Brexit had claimed its second Prime Minister as victim, and the race was on to replace her. By July, the Conservative Party had narrowed its selection down to Jeremy Hunt and Boris Johnson, May’s current and former Foreign Secretaries; Johnson had resigned in October 2018 over the Brexit deal, which adroitly positioned him to claim the mantle of the Brexiteers and seize the premiership in a landslide party-wide election. By a vote of 66% to Hunt’s 34%, Johnson won control of the Conservative Party and thereby vaulted to 10 Downing.

Johnson bounded onstage with an immediate constitutional crisis; in a move aimed at limiting the amount of time his opponents in Parliament had time to maneuver around his Brexit policy, he asked the Queen to prorogue, or suspend, Parliament on 10 September 2019. Critics immediately howled that it was a nakedly transparent attempt at circumventing Parliamentary oversight of Johnson’s Brexit plans, and the Supreme Court of the United Kingdom decisively struck down the prorogation on 24 September.

Suffering further blows after a series of defections from his ranks, including prominent members of the Conservative Party like former Chancellors Kenneth Clarke and Philip Hammond, Johnson lost his working majority in Parliament. He was forced to ask for another extension from the European Union, moving the date for Brexit to 31 January 2020. Out of options, Johnson resorted to the tried and true approach: a snap election.

Brash, unapologetic, and abrasive, Prime Minister Boris Johnson rose to 10 Downing by adroitly positioning himself as the only man who could get Brexit done. His populist-nationalist tendencies, uncompromising approach, and unorthodox hairstyle have prompted comparisons with American President Donald Trump. Photo credit: Peter Summers/Getty Images

In many ways, the December 2019 elections represented the final struggle in British politics between the Remain and Leave camps. Having culled dissenters from his ranks, Johnson embraced a hardline Eurosceptic policy and a slogan to “Get Brexit Done!” On the other hand, the Labour Party ran the same playbook as they had in 2017, emphasizing domestic issues such as healthcare and the environment and waffling on Brexit. The Liberal Democrats, a minor third party, were the only major party to endorse a reversal of Brexit, while the Scottish National Party once more backed another independence referendum.

Exhausted by three years of bedlam, on 12 December 2019 voters across the United Kingdom delivered the Conservative Party an overwhelming landslide victory, scooping up 365 seats out of 650, their largest since 1987. Labour suffered its worst defeat since 1935, with only 202 seats, and the collapse of its “red wall” in the Midlands and Northern England; the Liberal Democrats underperformed their sky-high expectations with only 11; and the Scottish National Party racked up 48 out of the 59 seats in Scotland. With Johnson having bent the party to his will and smashed his opponents in the polls, Brexit had at last trailed to a coda.

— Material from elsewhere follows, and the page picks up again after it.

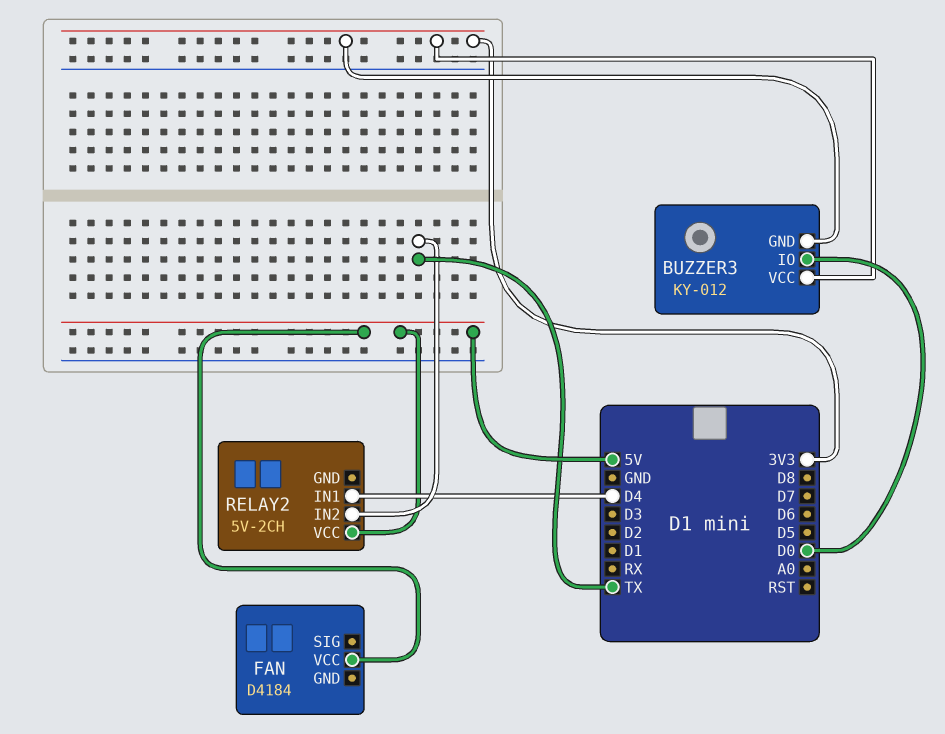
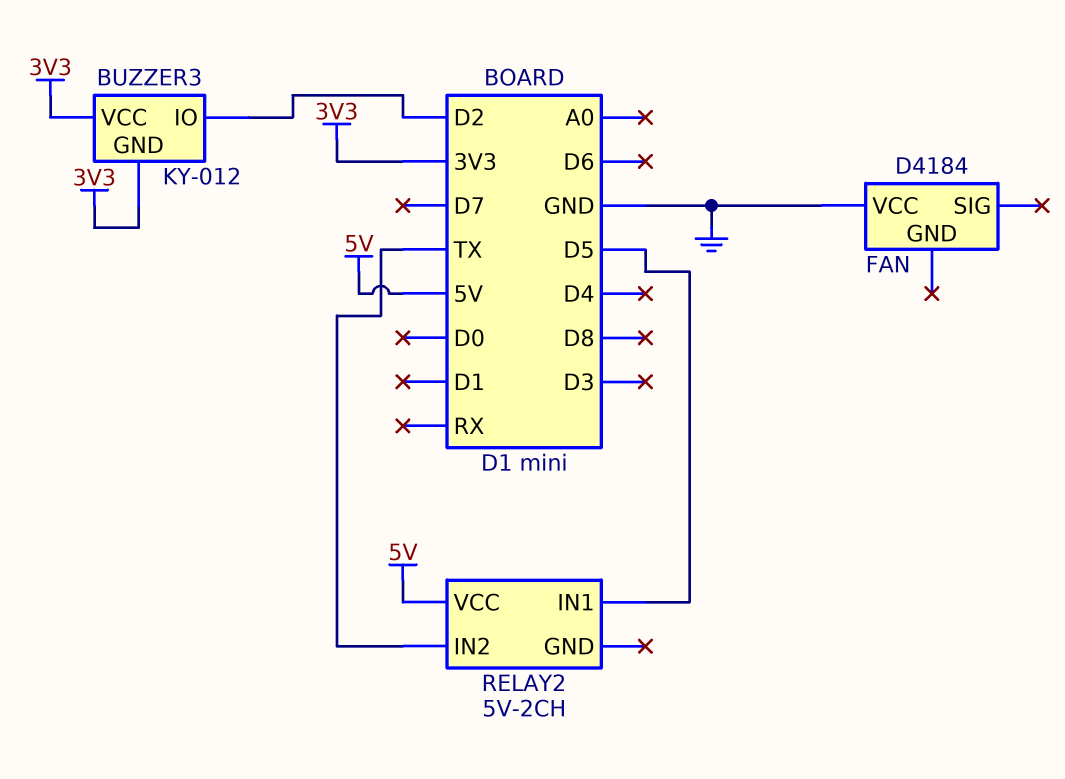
BUZZER3 pin IO: D0 -> D2
FAN pin VCC: 5V -> GND
RELAY2 pin IN1: D4 -> D5

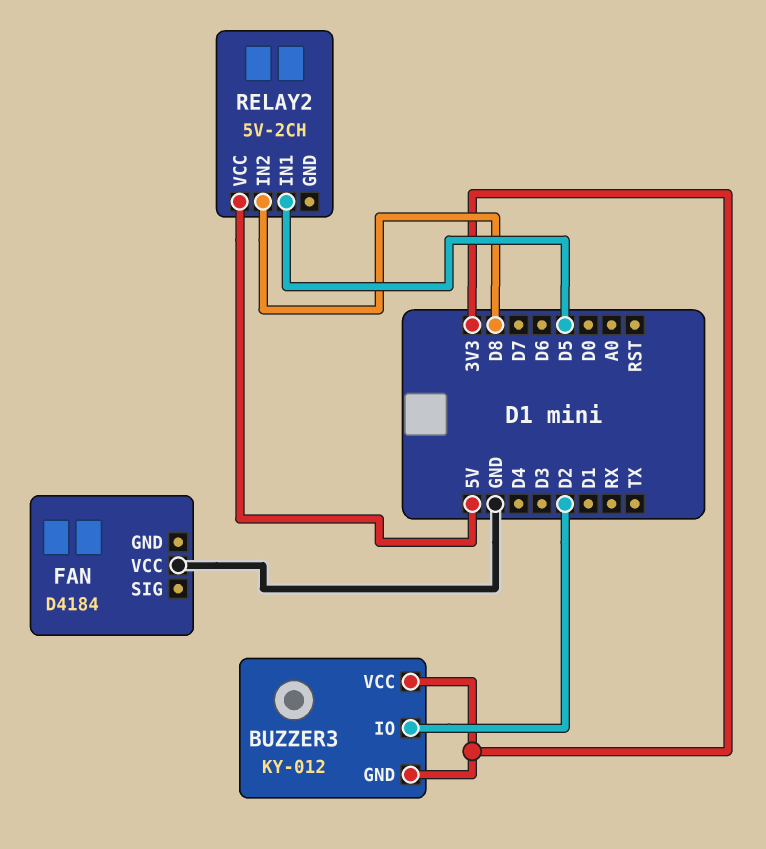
RELAY2 pin IN2: TX -> D8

And so, as the clock ticked down on the 31 January deadline when Britain was due to leave the European Union, the national mood turned elsewhere. Attention focused instead on the American airstrike on Qasem Soleimani; the coronavirus outbreak in Wuhan, China; and the Duke and Duchess of Sussex having a spat with the royal family, ironically nicknamed the “Megxit”. While Brexit had roared in like a lion, it went out like a lamb, with neither pomp nor circumstance. Three years of torturous tumult had drawn to an end, and Britons, it would seem, have grown tired and would do anything—anything—to have the coup de grâce delivered.

Yet in many ways this marks only the beginning of a new chapter. The unforeseen consequences of the 2019 election are still rippling; both Labour and the Liberal Democrats are in disarray, with their leaders resigning. How those parties choose to remake their identities will be pivotal questions of the coming decade. The threat of Scottish independence looms again, as the SNP flaunts its victory and mulls trading one union for another. And at the end of the year Britain and the European Union will again be confronted with the headache that has merely subsided and is nowhere close to being cured, when the transition period ends and Britain is truly out in the wilderness.